§ Отрывок
2
Профессор. Интеллектуал. Одно время был даже атташе в некой захолустной банановой республике. Прогрессивен до кончиков своих обгрызанных ногтей. В чувственных губах дорогая сигаретка, бокал с шампанским в небрежно откинутой в сторону руке. Говорит, лениво растягивая слова, с такой высокомерной небрежностью, будто все, что может сообщить ему собеседник, он знает давно из первоисточника.
- Вы, - спрашиваю (речь идет о России), - „ГУЛаг" читали?
- Нет, - рассеянный взгляд куда-то наискосок от меня, пепел осыпается на лацкан смокинга, - и читать не намерен: у меня есть мнение, и вы, пожалуйста, не путайте меня вашими фактами.
И тут же, забыв обо мне, отплывает по направлению своего взгляда к новому и явно более желанному для него объекту. Вывернутые ноздри интеллектуала при этом плотоядно раздуваются в предвкушении добычи, и мне явственно слышится, как под смокингом у него уверенно поскрипывает его носорожья шкура.

§ Фрагмент данных
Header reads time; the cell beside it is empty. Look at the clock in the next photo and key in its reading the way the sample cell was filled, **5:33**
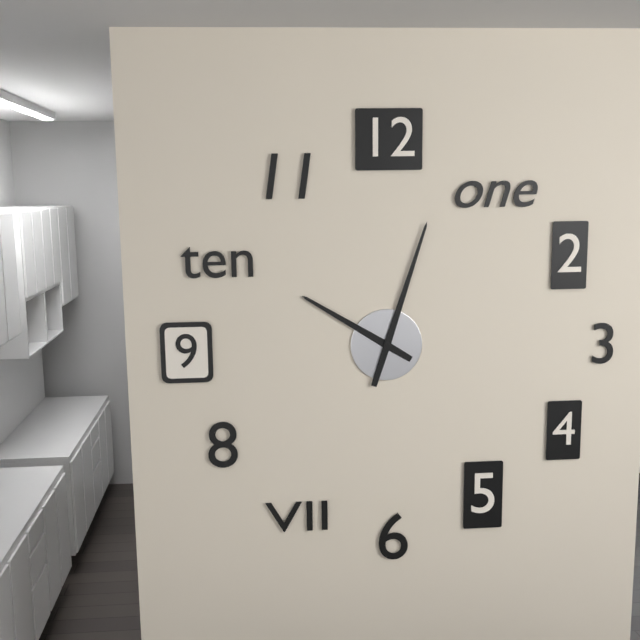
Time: **10:03**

§ Ваши задания
(a) Назови все вещи, которые в отрывке есть у профессора: что у него в губах, что в руке и во что он одет.
(b) Процитируй из отрывка кусок от «- Нет, - рассеянный» до «его носорожья шкура.».

§ Результаты
(a) Дорогая сигаретка, бокал с шампанским, смокинг.

(b)
- Нет, - рассеянный взгляд куда-то наискосок от меня, пепел осыпается на лацкан смокинга, - и читать не намерен: у меня есть мнение, и вы, пожалуйста, не путайте меня вашими фактами.
И тут же, забыв обо мне, отплывает по направлению своего взгляда к новому и явно более желанному для него объекту. Вывернутые ноздри интеллектуала при этом плотоядно раздуваются в предвкушении добычи, и мне явственно слышится, как под смокингом у него уверенно поскрипывает его носорожья шкура.